Module 1: Setting the Direction — Be Bold
The first core responsibility of a CEO is setting the company's direction. Excellent CEOs approach this with a distinct mindset. They aim to change the game entirely. This starts with a bold vision.
The authors found that the best CEOs reframe what it means to win. Instead of setting a narrow goal like "be number one in our market," they define a much larger, more ambitious mission. Take Ajay Banga at Mastercard. The obvious vision was to "win in payments." But Banga saw that 85% of global transactions were still cash. So he reframed the mission to "kill cash." This simple shift opened up a vast new strategic landscape. It pushed Mastercard to innovate for the cash-based economy, not just compete with Visa for the existing 15%. Similarly, Reed Hastings could have aimed for Netflix to be the number one DVD company. Instead, the vision was to become a global entertainment distribution company. This justified the pivots to streaming, original content, and global expansion.
Next, this vision needs to be grounded. Exceptional leaders build their vision at the intersection of four key elements. Hubert Joly, who engineered the stunning turnaround at Best Buy, used a simple framework. He looked for the intersection of what the world needs, what the company is good at, what employees are passionate about, and how the company can make money. For Best Buy, this meant shifting from selling electronics to "enriching lives through technology." They used their knowledgeable staff and physical stores to help customers navigate a complex tech world. This vision was both inspiring and economically viable.

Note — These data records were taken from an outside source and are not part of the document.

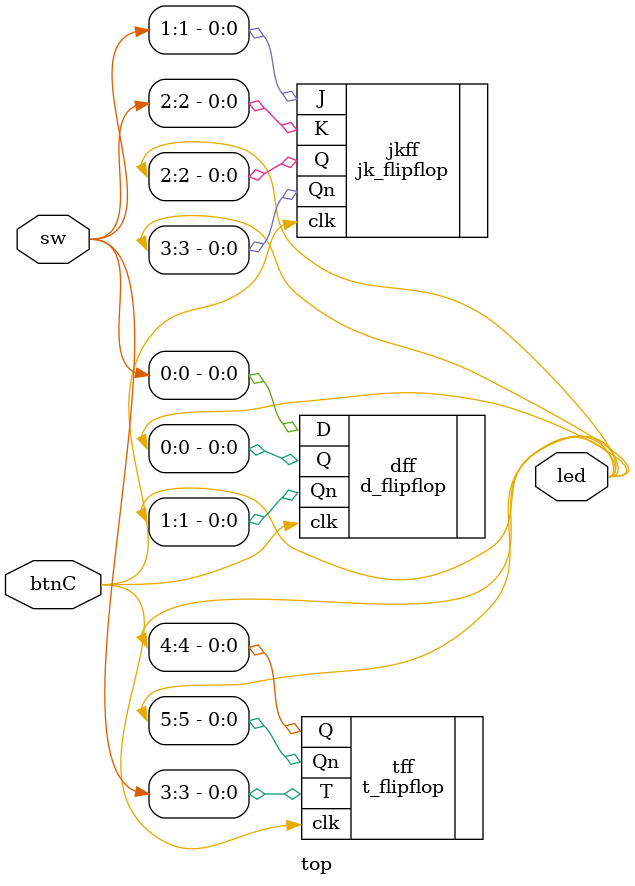
<source format=v>
module top (sw, btnC, led);
    input [3:0] sw;
    input btnC;
    output [5:0] led;

    d_flipflop dff(
        .D(sw[0]),
        .clk(btnC),
        .Q(led[0]),
        .Qn(led[1])
    );

    jk_flipflop jkff(
        .J(sw[1]),
        .K(sw[2]),
        .clk(btnC),
        .Q(led[2]),
        .Qn(led[3])
    );

    t_flipflop tff(
        .T(sw[3]),
        .clk(btnC),
        .Q(led[4]),
        .Qn(led[5])
    );
    
endmodule
</source>
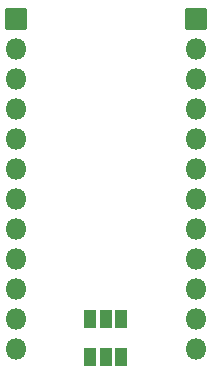
<source format=gbr>
%TF.GenerationSoftware,KiCad,Pcbnew,6.0.4+dfsg-1+b1*%
%TF.CreationDate,2022-04-28T11:11:36+08:00*%
%TF.ProjectId,gpioexp,6770696f-6578-4702-9e6b-696361645f70,c*%
%TF.SameCoordinates,Original*%
%TF.FileFunction,Soldermask,Bot*%
%TF.FilePolarity,Negative*%
%FSLAX46Y46*%
G04 Gerber Fmt 4.6, Leading zero omitted, Abs format (unit mm)*
G04 Created by KiCad (PCBNEW 6.0.4+dfsg-1+b1) date 2022-04-28 11:11:36*
%MOMM*%
%LPD*%
G01*
G04 APERTURE LIST*
G04 Aperture macros list*
%AMRoundRect*
0 Rectangle with rounded corners*
0 $1 Rounding radius*
0 $2 $3 $4 $5 $6 $7 $8 $9 X,Y pos of 4 corners*
0 Add a 4 corners polygon primitive as box body*
4,1,4,$2,$3,$4,$5,$6,$7,$8,$9,$2,$3,0*
0 Add four circle primitives for the rounded corners*
1,1,$1+$1,$2,$3*
1,1,$1+$1,$4,$5*
1,1,$1+$1,$6,$7*
1,1,$1+$1,$8,$9*
0 Add four rect primitives between the rounded corners*
20,1,$1+$1,$2,$3,$4,$5,0*
20,1,$1+$1,$4,$5,$6,$7,0*
20,1,$1+$1,$6,$7,$8,$9,0*
20,1,$1+$1,$8,$9,$2,$3,0*%
G04 Aperture macros list end*
%ADD10RoundRect,0.050000X0.850000X0.850000X-0.850000X0.850000X-0.850000X-0.850000X0.850000X-0.850000X0*%
%ADD11O,1.800000X1.800000*%
%ADD12RoundRect,0.050000X-0.500000X-0.750000X0.500000X-0.750000X0.500000X0.750000X-0.500000X0.750000X0*%
G04 APERTURE END LIST*
D10*
%TO.C,J1*%
X134620000Y-81280000D03*
D11*
X134620000Y-83820000D03*
X134620000Y-86360000D03*
X134620000Y-88900000D03*
X134620000Y-91440000D03*
X134620000Y-93980000D03*
X134620000Y-96520000D03*
X134620000Y-99060000D03*
X134620000Y-101600000D03*
X134620000Y-104140000D03*
X134620000Y-106680000D03*
X134620000Y-109220000D03*
%TD*%
D10*
%TO.C,J2*%
X149860000Y-81280000D03*
D11*
X149860000Y-83820000D03*
X149860000Y-86360000D03*
X149860000Y-88900000D03*
X149860000Y-91440000D03*
X149860000Y-93980000D03*
X149860000Y-96520000D03*
X149860000Y-99060000D03*
X149860000Y-101600000D03*
X149860000Y-104140000D03*
X149860000Y-106680000D03*
X149860000Y-109220000D03*
%TD*%
D12*
%TO.C,JP1*%
X140940000Y-106680000D03*
X142240000Y-106680000D03*
X143540000Y-106680000D03*
%TD*%
%TO.C,JP2*%
X140940000Y-109855000D03*
X142240000Y-109855000D03*
X143540000Y-109855000D03*
%TD*%
M02*

</source>
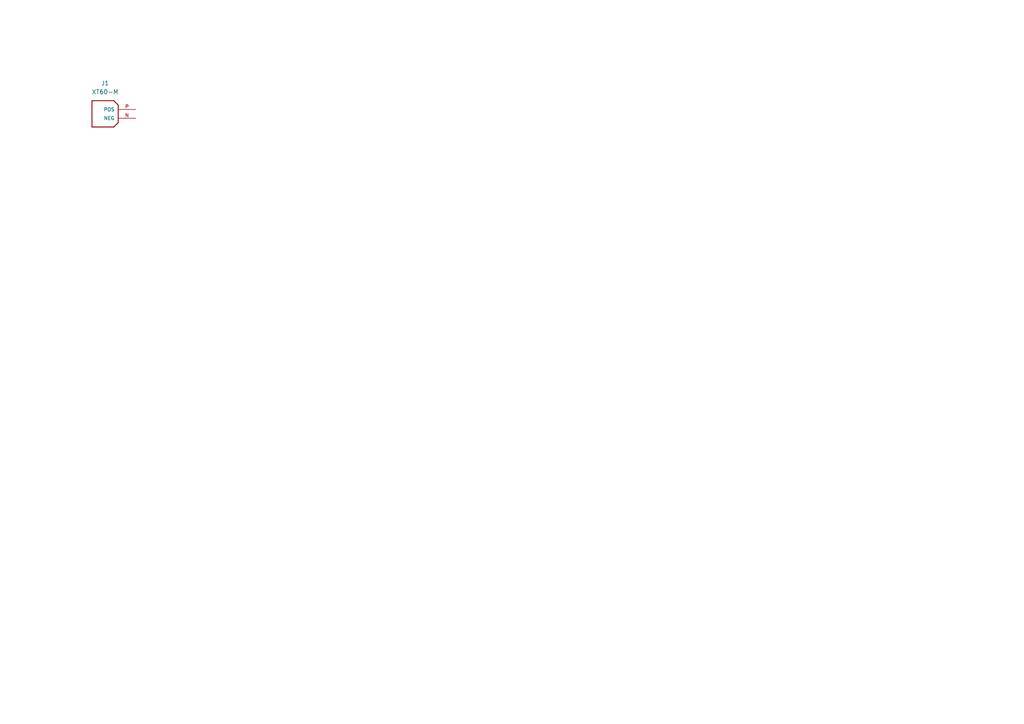
<source format=kicad_sch>
(kicad_sch
	(version 20250114)
	(generator "eeschema")
	(generator_version "9.0")
	(uuid "6afb46c3-20ec-46a9-af38-22e838e9d4a3")
	(paper "A4")
	
	(symbol
		(lib_id "CompVuelo:XT60-M")
		(at 34.29 34.29 0)
		(mirror y)
		(unit 1)
		(exclude_from_sim no)
		(in_bom yes)
		(on_board yes)
		(dnp no)
		(fields_autoplaced yes)
		(uuid "82a2138f-ddf2-490e-b114-03ef06011a6b")
		(property "Reference" "J1"
			(at 30.48 24.13 0)
			(effects
				(font
					(size 1.27 1.27)
				)
			)
		)
		(property "Value" "XT60-M"
			(at 30.48 26.67 0)
			(effects
				(font
					(size 1.27 1.27)
				)
			)
		)
		(property "Footprint" "XT30UPB-M:AMASS_XT30UPB-M"
			(at 33.528 28.702 0)
			(effects
				(font
					(size 1.27 1.27)
				)
				(justify bottom)
				(hide yes)
			)
		)
		(property "Datasheet" ""
			(at 34.29 34.29 0)
			(effects
				(font
					(size 1.27 1.27)
				)
				(hide yes)
			)
		)
		(property "Description" ""
			(at 34.29 34.29 0)
			(effects
				(font
					(size 1.27 1.27)
				)
				(hide yes)
			)
		)
		(pin "P"
			(uuid "5a0834cb-02c3-4cf3-9340-871d8dd288e6")
		)
		(pin "N"
			(uuid "de08207b-b76a-466b-a8e7-264c68e3cd26")
		)
		(instances
			(project ""
				(path "/6afb46c3-20ec-46a9-af38-22e838e9d4a3"
					(reference "J1")
					(unit 1)
				)
			)
		)
	)
	(sheet_instances
		(path "/"
			(page "1")
		)
	)
	(embedded_fonts no)
)

</source>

From this foundation, the authors reveal that the best CEOs make big, transformative moves early and often. The data is clear. The odds of an average company becoming a top performer are just one in twelve. To beat those odds, you need to act boldly. The research identified five types of "big moves" that dramatically increase a company's chances of success. These are:
- Programmatic M&A: Consistently buying and selling businesses to shape the portfolio.
- Capital Investment: Investing significantly more in capital projects than industry peers.

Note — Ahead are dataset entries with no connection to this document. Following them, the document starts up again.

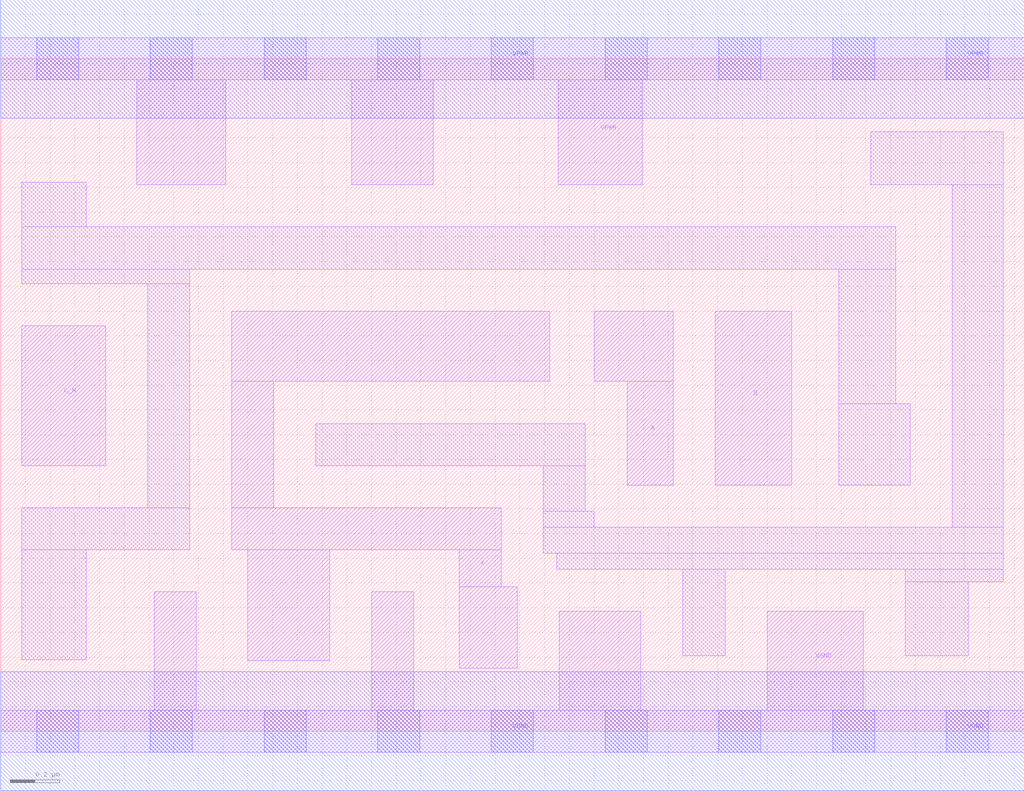
<source format=lef>
# Copyright 2020 The SkyWater PDK Authors
#
# Licensed under the Apache License, Version 2.0 (the "License");
# you may not use this file except in compliance with the License.
# You may obtain a copy of the License at
#
#     https://www.apache.org/licenses/LICENSE-2.0
#
# Unless required by applicable law or agreed to in writing, software
# distributed under the License is distributed on an "AS IS" BASIS,
# WITHOUT WARRANTIES OR CONDITIONS OF ANY KIND, either express or implied.
# See the License for the specific language governing permissions and
# limitations under the License.
#
# SPDX-License-Identifier: Apache-2.0

VERSION 5.7 ;
  NAMESCASESENSITIVE ON ;
  NOWIREEXTENSIONATPIN ON ;
  DIVIDERCHAR "/" ;
  BUSBITCHARS "[]" ;
UNITS
  DATABASE MICRONS 200 ;
END UNITS
MACRO sky130_fd_sc_hd__or3b_4
  CLASS CORE ;
  SOURCE USER ;
  FOREIGN sky130_fd_sc_hd__or3b_4 ;
  ORIGIN  0.000000  0.000000 ;
  SIZE  4.140000 BY  2.720000 ;
  SYMMETRY X Y R90 ;
  SITE unithd ;
  PIN A
    ANTENNAGATEAREA  0.247500 ;
    DIRECTION INPUT ;
    USE SIGNAL ;
    PORT
      LAYER li1 ;
        RECT 2.400000 1.415000 2.720000 1.700000 ;
        RECT 2.535000 0.995000 2.720000 1.415000 ;
    END
  END A
  PIN B
    ANTENNAGATEAREA  0.247500 ;
    DIRECTION INPUT ;
    USE SIGNAL ;
    PORT
      LAYER li1 ;
        RECT 2.890000 0.995000 3.200000 1.700000 ;
    END
  END B
  PIN C_N
    ANTENNAGATEAREA  0.126000 ;
    DIRECTION INPUT ;
    USE SIGNAL ;
    PORT
      LAYER li1 ;
        RECT 0.085000 1.075000 0.425000 1.640000 ;
    END
  END C_N
  PIN X
    ANTENNADIFFAREA  0.891000 ;
    DIRECTION OUTPUT ;
    USE SIGNAL ;
    PORT
      LAYER li1 ;
        RECT 0.935000 0.735000 2.025000 0.905000 ;
        RECT 0.935000 0.905000 1.105000 1.415000 ;
        RECT 0.935000 1.415000 2.220000 1.700000 ;
        RECT 1.000000 0.285000 1.330000 0.735000 ;
        RECT 1.855000 0.255000 2.090000 0.585000 ;
        RECT 1.855000 0.585000 2.025000 0.735000 ;
    END
  END X
  PIN VGND
    DIRECTION INOUT ;
    SHAPE ABUTMENT ;
    USE GROUND ;
    PORT
      LAYER li1 ;
        RECT 0.000000 -0.085000 4.140000 0.085000 ;
        RECT 0.620000  0.085000 0.790000 0.565000 ;
        RECT 1.500000  0.085000 1.670000 0.565000 ;
        RECT 2.260000  0.085000 2.590000 0.485000 ;
        RECT 3.100000  0.085000 3.490000 0.485000 ;
      LAYER mcon ;
        RECT 0.145000 -0.085000 0.315000 0.085000 ;
        RECT 0.605000 -0.085000 0.775000 0.085000 ;
        RECT 1.065000 -0.085000 1.235000 0.085000 ;
        RECT 1.525000 -0.085000 1.695000 0.085000 ;
        RECT 1.985000 -0.085000 2.155000 0.085000 ;
        RECT 2.445000 -0.085000 2.615000 0.085000 ;
        RECT 2.905000 -0.085000 3.075000 0.085000 ;
        RECT 3.365000 -0.085000 3.535000 0.085000 ;
        RECT 3.825000 -0.085000 3.995000 0.085000 ;
      LAYER met1 ;
        RECT 0.000000 -0.240000 4.140000 0.240000 ;
    END
  END VGND
  PIN VPWR
    DIRECTION INOUT ;
    SHAPE ABUTMENT ;
    USE POWER ;
    PORT
      LAYER li1 ;
        RECT 0.000000 2.635000 4.140000 2.805000 ;
        RECT 0.550000 2.210000 0.910000 2.635000 ;
        RECT 1.420000 2.210000 1.750000 2.635000 ;
        RECT 2.255000 2.210000 2.595000 2.635000 ;
      LAYER mcon ;
        RECT 0.145000 2.635000 0.315000 2.805000 ;
        RECT 0.605000 2.635000 0.775000 2.805000 ;
        RECT 1.065000 2.635000 1.235000 2.805000 ;
        RECT 1.525000 2.635000 1.695000 2.805000 ;
        RECT 1.985000 2.635000 2.155000 2.805000 ;
        RECT 2.445000 2.635000 2.615000 2.805000 ;
        RECT 2.905000 2.635000 3.075000 2.805000 ;
        RECT 3.365000 2.635000 3.535000 2.805000 ;
        RECT 3.825000 2.635000 3.995000 2.805000 ;
      LAYER met1 ;
        RECT 0.000000 2.480000 4.140000 2.960000 ;
    END
  END VPWR
  OBS
    LAYER li1 ;
      RECT 0.085000 0.290000 0.345000 0.735000 ;
      RECT 0.085000 0.735000 0.765000 0.905000 ;
      RECT 0.085000 1.810000 0.765000 1.870000 ;
      RECT 0.085000 1.870000 3.620000 2.040000 ;
      RECT 0.085000 2.040000 0.345000 2.220000 ;
      RECT 0.595000 0.905000 0.765000 1.810000 ;
      RECT 1.275000 1.075000 2.365000 1.245000 ;
      RECT 2.195000 0.720000 4.055000 0.825000 ;
      RECT 2.195000 0.825000 2.400000 0.890000 ;
      RECT 2.195000 0.890000 2.365000 1.075000 ;
      RECT 2.250000 0.655000 4.055000 0.720000 ;
      RECT 2.760000 0.305000 2.930000 0.655000 ;
      RECT 3.390000 0.995000 3.680000 1.325000 ;
      RECT 3.390000 1.325000 3.620000 1.870000 ;
      RECT 3.520000 2.210000 4.055000 2.425000 ;
      RECT 3.660000 0.305000 3.915000 0.605000 ;
      RECT 3.660000 0.605000 4.055000 0.655000 ;
      RECT 3.850000 0.825000 4.055000 2.210000 ;
  END
END sky130_fd_sc_hd__or3b_4

</source>
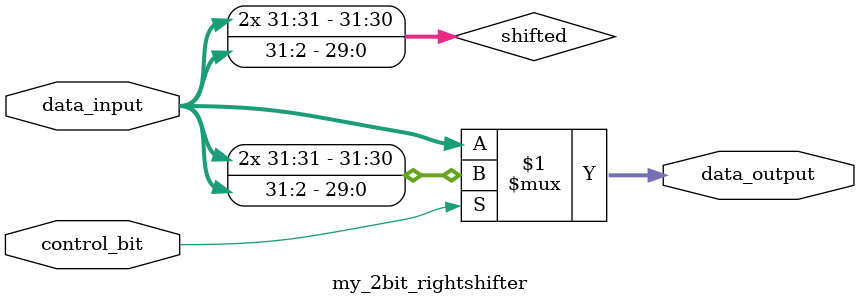
<source format=v>
module my_2bit_rightshifter(data_input, control_bit, data_output);

	input [31:0] data_input;
	input control_bit;
	
	wire [31:0] shifted;
	
	output [31:0] data_output;
	
	
	genvar k;
	generate
	for(k = 0; k < 30; k = k+1) begin: my2RightShiftLoop
		assign shifted[k] = data_input[k+2];
    end
	endgenerate
    
    genvar j;
	generate
	for(j = 30; j < 32; j = j+1) begin: my2RightShiftLoop2
		assign shifted[j] = data_input[31];
    end
	endgenerate
	
	assign data_output = control_bit ? shifted : data_input;
	
	
	
endmodule
</source>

- Productivity Improvement: Driving deep, sustained cost reductions.
- Differentiation: Creating superior business models and pricing power.

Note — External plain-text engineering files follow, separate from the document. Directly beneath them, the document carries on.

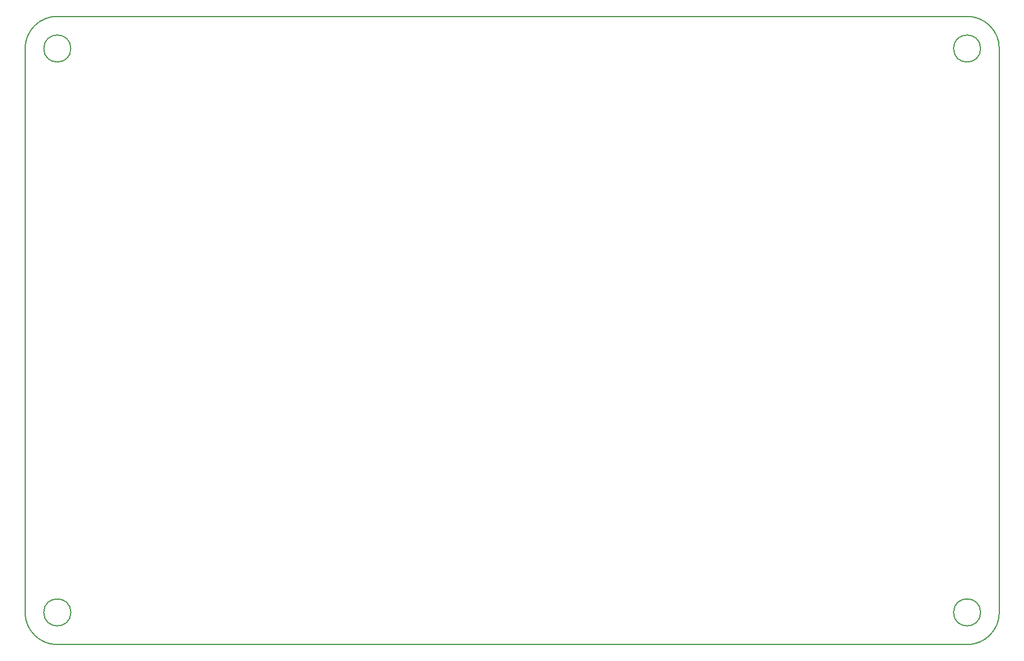
<source format=gbr>
%TF.GenerationSoftware,KiCad,Pcbnew,7.0.8*%
%TF.CreationDate,2023-12-07T17:58:44-07:00*%
%TF.ProjectId,GR-LRR-CONTROL-PCB,47522d4c-5252-42d4-934f-4e54524f4c2d,rev?*%
%TF.SameCoordinates,Original*%
%TF.FileFunction,Profile,NP*%
%FSLAX46Y46*%
G04 Gerber Fmt 4.6, Leading zero omitted, Abs format (unit mm)*
G04 Created by KiCad (PCBNEW 7.0.8) date 2023-12-07 17:58:44*
%MOMM*%
%LPD*%
G01*
G04 APERTURE LIST*
%TA.AperFunction,Profile*%
%ADD10C,0.200000*%
%TD*%
G04 APERTURE END LIST*
D10*
X50306500Y-126163620D02*
G75*
G03*
X50306500Y-126163620I-2000000J0D01*
G01*
X48306500Y-37981880D02*
G75*
G03*
X43544000Y-42744380I0J-4762500D01*
G01*
X50306500Y-42744380D02*
G75*
G03*
X50306500Y-42744380I-2000000J0D01*
G01*
X187491440Y-42744380D02*
X187491440Y-126163620D01*
X48306500Y-37981880D02*
X182728940Y-37981880D01*
X48306500Y-130926120D02*
X182728940Y-130926120D01*
X184728940Y-42744380D02*
G75*
G03*
X184728940Y-42744380I-2000000J0D01*
G01*
X182728940Y-130926140D02*
G75*
G03*
X187491440Y-126163620I-40J4762540D01*
G01*
X184728940Y-126163620D02*
G75*
G03*
X184728940Y-126163620I-2000000J0D01*
G01*
X187491420Y-42744380D02*
G75*
G03*
X182728940Y-37981880I-4762520J-20D01*
G01*
X43544000Y-42744380D02*
X43544000Y-126163620D01*
X43543980Y-126163620D02*
G75*
G03*
X48306500Y-130926120I4762520J20D01*
G01*
M02*

</source>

- Resource Reallocation: Radically shifting resources between business units.
Companies that make three or more of these moves are six times more likely to reach the top tier. Satya Nadella at Microsoft is a perfect example. He made huge acquisitions like LinkedIn, doubled down on cloud and AI, and divested the mobile phone business. These were bold, concurrent strategic actions that reshaped the company.
Finally, you can't make bold moves without bold resource allocation. So here’s the thing. You must adopt an outsider's perspective to reallocate resources. Internal politics and historical budgets create immense inertia. Abraham Wald, a WWII statistician, famously advised reinforcing the parts of bombers that came back with no bullet holes. He reasoned the planes shot in those areas never returned. That’s an outsider’s mindset. Mike Mahoney did this at Boston Scientific. He shifted 80% of R&D funds from slow-growth core products to high-growth areas. It was a painful move internally. But it led to a sevenfold increase in market capitalization. You have to be willing to question everything from a zero base. As GM's Mary Barra asked, "Why would we allocate capital, knowing we're not going to recover it?" This means killing projects, even if they're someone's pet project, to fund the "home runs."